After years of emotional dramas like “Once and Again,” actress Sela Ward is learning a whole new language as the latest addition to the cast of “CSI: New York.”

After years of emotional dramas like “Once and Again,” actress Sela Ward is learning a whole new language as the latest addition to the cast of “CSI: New York.” Taking on a role filled with shoot-outs and technical jargon has proved more daunting than she expected, she admits, but she isn’t taking the challenge lying down.

Before joining “CSI: New York,” you were ready to retire?

I’d swore I’d never go back to another TV show because my kids were at the age where if I did, I was never going to see them and they were going to be in college and gone. But then when I played that mother in “The Stepfather,” I watched that and I went, “I cannot play another one of these unintelligent women again. How could she possibly not read those signs that something is really off about this guy — as in, like, he’s a murderer?” So I really had, all kidding aside, decided that I was retiring. But I really, really missed acting. And when I got this call this summer, I thought, “Well, you know my kids are 16 and 12 now, and they’re really not interested in their mother, so maybe this might be a good time.”

Was it difficult going from dramas like “Once and Again” to a procedural?

I thought it was going to be a walk in the park. I really did. Because clearly I don’t watch television, and I hadn’t watched enough of these shows — until they called me, and then I watched maybe two. I should’ve watched a few more. Because, I don’t know if you’ve noticed, but it’s mostly exposition, where you’re explaining to the audience over and over everything. And I just am not used to that. It was very, very difficult for me for the first five shows.

Do you ever think maybe there’s too much exposition in the show?

I guess it’s just the nature of these kinds of shows. They’re moving so fast, and they’re so technical when they start to get into the science of what’s going on, that they want to make sure the audience remembers. I keep going, “Are they really that stupid? They just can’t be that stupid. I mean, we’ve told them that already now four times. I have to say that again?” It’s just so foreign to me to have to do that.

→ Dataset content:
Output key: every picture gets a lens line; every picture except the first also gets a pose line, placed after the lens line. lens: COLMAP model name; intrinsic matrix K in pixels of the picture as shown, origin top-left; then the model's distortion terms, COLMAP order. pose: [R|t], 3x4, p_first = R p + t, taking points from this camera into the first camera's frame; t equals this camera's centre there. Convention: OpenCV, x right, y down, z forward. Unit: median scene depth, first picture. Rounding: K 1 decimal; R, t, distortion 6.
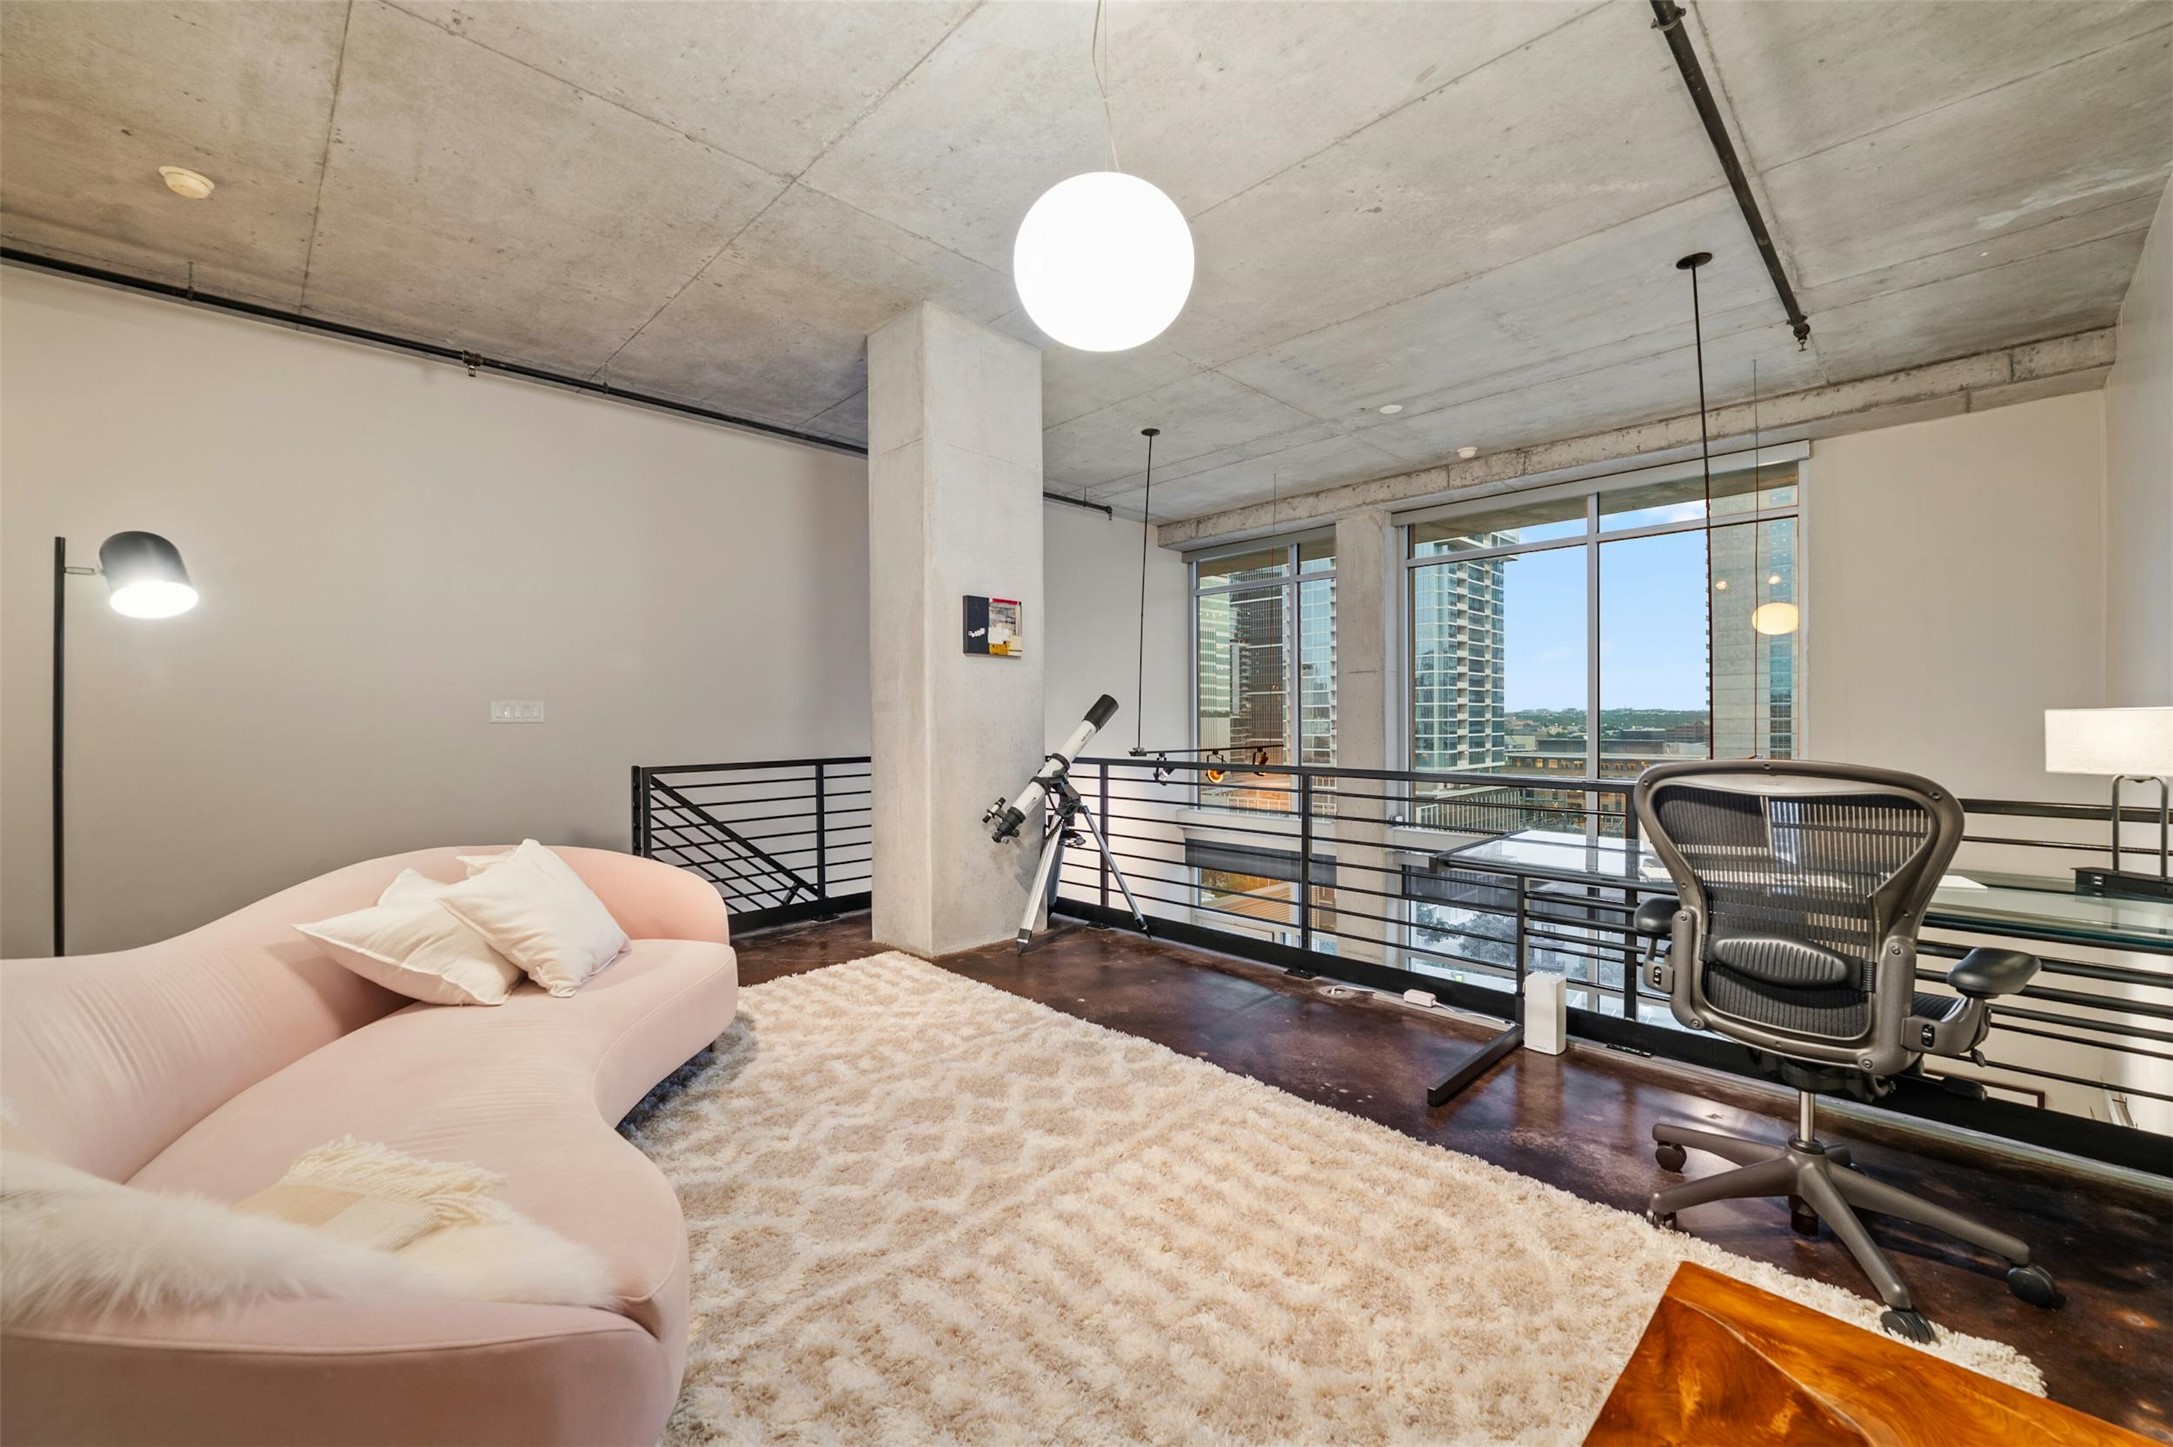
lens RADIAL K [[873.1, 0, 1082.1], [0, 873.1, 724.6], [0, 0, 1]] dist [-0.005794, 0.000777]
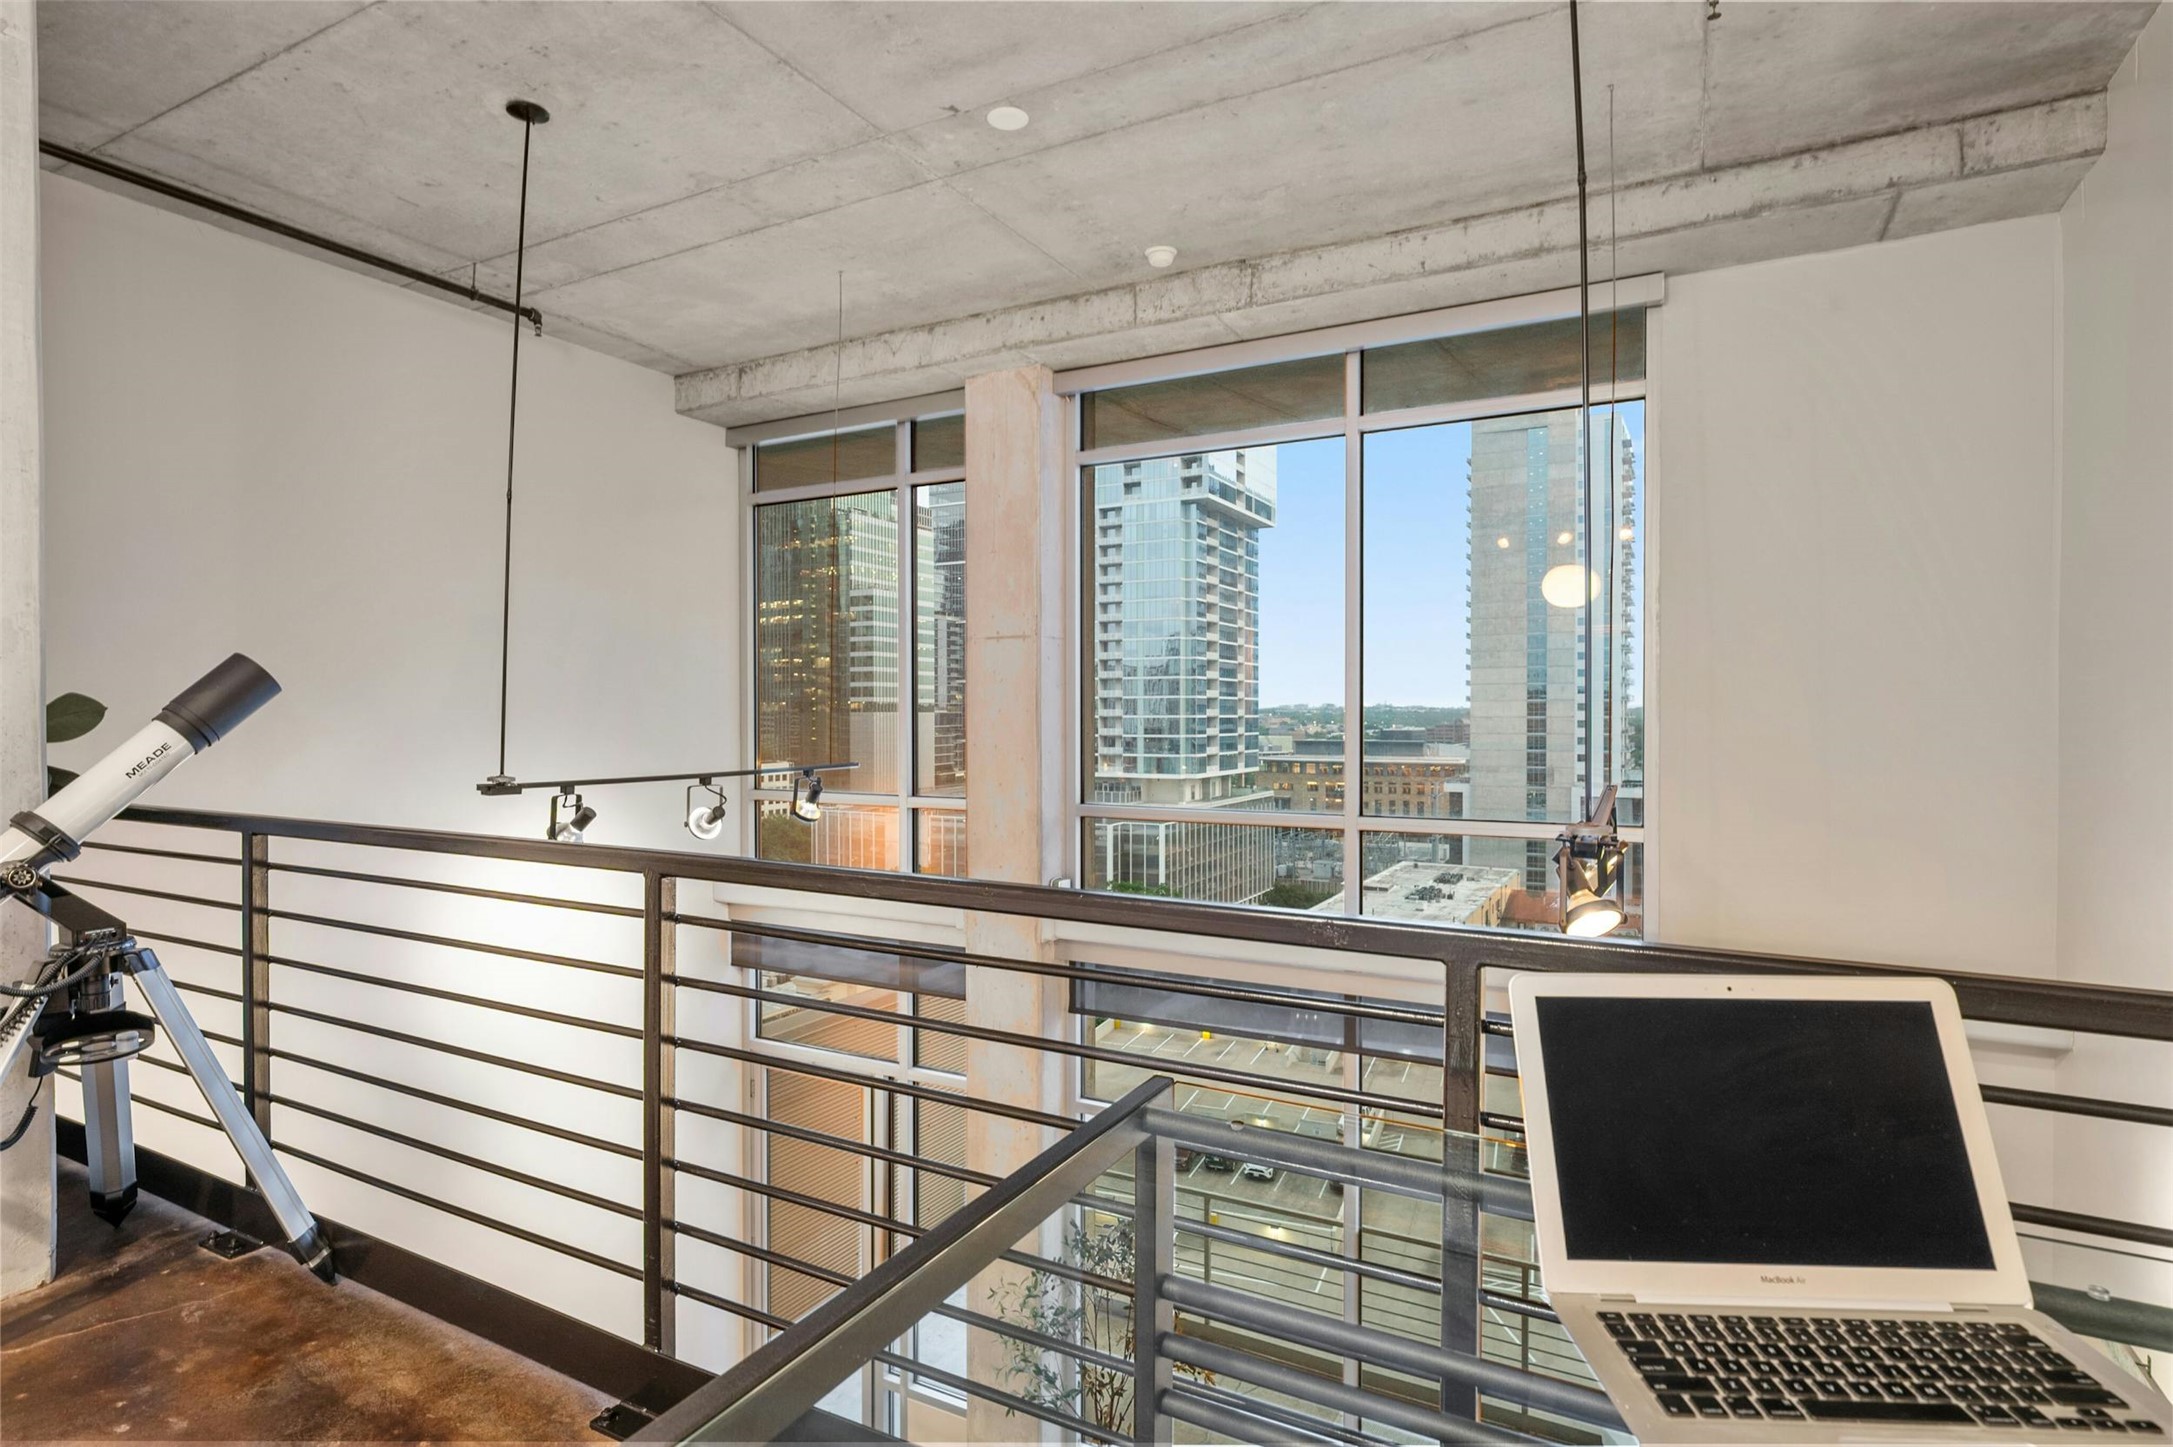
lens RADIAL K [[1116.9, 0, 1089.9], [0, 1116.9, 717.7], [0, 0, 1]] dist [0.004072, -0.001057]
pose [[0.955554, 0.004579, 0.294780, 0.170994], [-0.003675, 0.999987, -0.003621, -0.003987], [-0.294793, 0.002377, 0.955558, 0.291886]]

→ Work instructions: Pull the stretch of the Sela Ward interview from "Was it difficult" through "first five shows." word for word.

→ Solution for this exercise:
Was it difficult going from dramas like “Once and Again” to a procedural?

I thought it was going to be a walk in the park. I really did. Because clearly I don’t watch television, and I hadn’t watched enough of these shows — until they called me, and then I watched maybe two. I should’ve watched a few more. Because, I don’t know if you’ve noticed, but it’s mostly exposition, where you’re explaining to the audience over and over everything. And I just am not used to that. It was very, very difficult for me for the first five shows.